At Fort Hood, two of the 40-some dogs that are not deployed are currently being assessed for combat-related PTSD, according to information from the 89th Military Police Brigade. About 20 other dogs are deployed with their handlers to different locations.

Although Kirby couldn't identify or talk in detail about the two dogs, he said there's no doubt canines experience the same kinds of thoughts and feelings in combat as their human counterparts.

"Dogs are going to be just like soldiers," he said. "If you're riding in a convoy and the convoy gets hit and rocks the vehicle, or if he gets injured, especially if it happens more than one time, the dog realizes that. (The next time,) he thinks, 'I was in the vehicle and it blew up, and I don't want to get back in the vehicle.'"

Pate agreed, saying, "It puts a lot on a dog."

Research under wa

Dr. Nicholas Dodman, a veterinary behaviorist and director of animal behavior at Cummings School of Veterinary Medicine at Tufts University in North Grafton, Mass., has been studying and writing about post-traumatic stress in dogs for years, though he didn't always use that term.

His interest in the topic began in the early 1990s, when he met a dog who was terrified to be alone at night - so much so that his owners took turns staying up with him. Dodman said the owners traced the behavior back to a singular, earlier incident when the dog was shot by a police officer.

"The dog (who was sitting in a car) saw a robber or someone who had done something wrong and in hot pursuit was a Boston policeman," said Dodman. "So the dog saw all this excitement and people running and, also in hot pursuit, (jumped out the window) and started chasing these moving things."

The police officer got scared of the dog, however, and shot it in the head, leaving it injured but alive. Upon recovery, the dog exhibited avoidance and hypervigilance, two of the hallmark symptoms of PTSD in people.

Although Dodman said some dogs can learn to again tolerate those things that became triggers following a traumatic event, he doubted whether dogs could ever fully recover.

■ ■ ■ ■

TASK DETAILS: Copy the passage on military dogs and post-traumatic stress word for word, in full.

[Data drawn from a collection]
■ ■ ■ ■

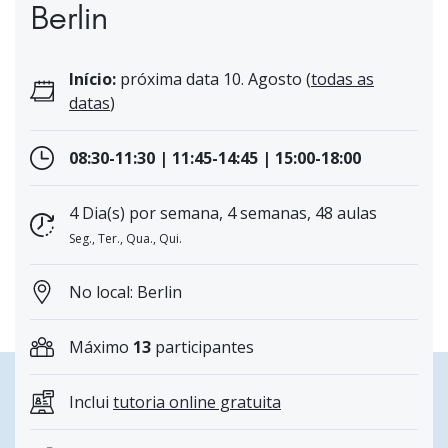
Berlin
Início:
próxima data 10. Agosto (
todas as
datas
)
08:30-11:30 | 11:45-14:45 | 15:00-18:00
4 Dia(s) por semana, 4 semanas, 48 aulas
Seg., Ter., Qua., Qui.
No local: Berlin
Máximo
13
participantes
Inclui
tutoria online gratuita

■ ■ ■ ■

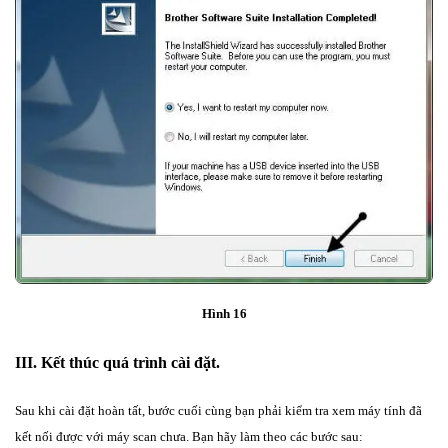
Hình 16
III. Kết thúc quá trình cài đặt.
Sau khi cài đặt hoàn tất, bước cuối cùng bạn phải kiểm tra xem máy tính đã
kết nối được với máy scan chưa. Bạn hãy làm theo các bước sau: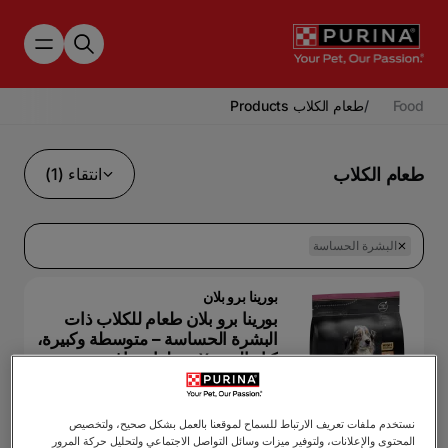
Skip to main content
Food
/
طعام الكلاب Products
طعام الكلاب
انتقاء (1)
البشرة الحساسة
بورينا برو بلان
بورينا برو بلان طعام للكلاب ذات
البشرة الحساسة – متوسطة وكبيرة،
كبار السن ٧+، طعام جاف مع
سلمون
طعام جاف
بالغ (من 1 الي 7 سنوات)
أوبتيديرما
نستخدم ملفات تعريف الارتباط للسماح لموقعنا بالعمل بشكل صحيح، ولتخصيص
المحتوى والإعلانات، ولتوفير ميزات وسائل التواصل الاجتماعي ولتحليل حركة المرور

■ ■ ■ ■

SOLUTION FOR THIS TASK:
At Fort Hood, two of the 40-some dogs that are not deployed are currently being assessed for combat-related PTSD, according to information from the 89th Military Police Brigade. About 20 other dogs are deployed with their handlers to different locations.

Although Kirby couldn't identify or talk in detail about the two dogs, he said there's no doubt canines experience the same kinds of thoughts and feelings in combat as their human counterparts.

"Dogs are going to be just like soldiers," he said. "If you're riding in a convoy and the convoy gets hit and rocks the vehicle, or if he gets injured, especially if it happens more than one time, the dog realizes that. (The next time,) he thinks, 'I was in the vehicle and it blew up, and I don't want to get back in the vehicle.'"

Pate agreed, saying, "It puts a lot on a dog."

Research under wa

Dr. Nicholas Dodman, a veterinary behaviorist and director of animal behavior at Cummings School of Veterinary Medicine at Tufts University in North Grafton, Mass., has been studying and writing about post-traumatic stress in dogs for years, though he didn't always use that term.

His interest in the topic began in the early 1990s, when he met a dog who was terrified to be alone at night - so much so that his owners took turns staying up with him. Dodman said the owners traced the behavior back to a singular, earlier incident when the dog was shot by a police officer.

"The dog (who was sitting in a car) saw a robber or someone who had done something wrong and in hot pursuit was a Boston policeman," said Dodman. "So the dog saw all this excitement and people running and, also in hot pursuit, (jumped out the window) and started chasing these moving things."

The police officer got scared of the dog, however, and shot it in the head, leaving it injured but alive. Upon recovery, the dog exhibited avoidance and hypervigilance, two of the hallmark symptoms of PTSD in people.

Although Dodman said some dogs can learn to again tolerate those things that became triggers following a traumatic event, he doubted whether dogs could ever fully recover.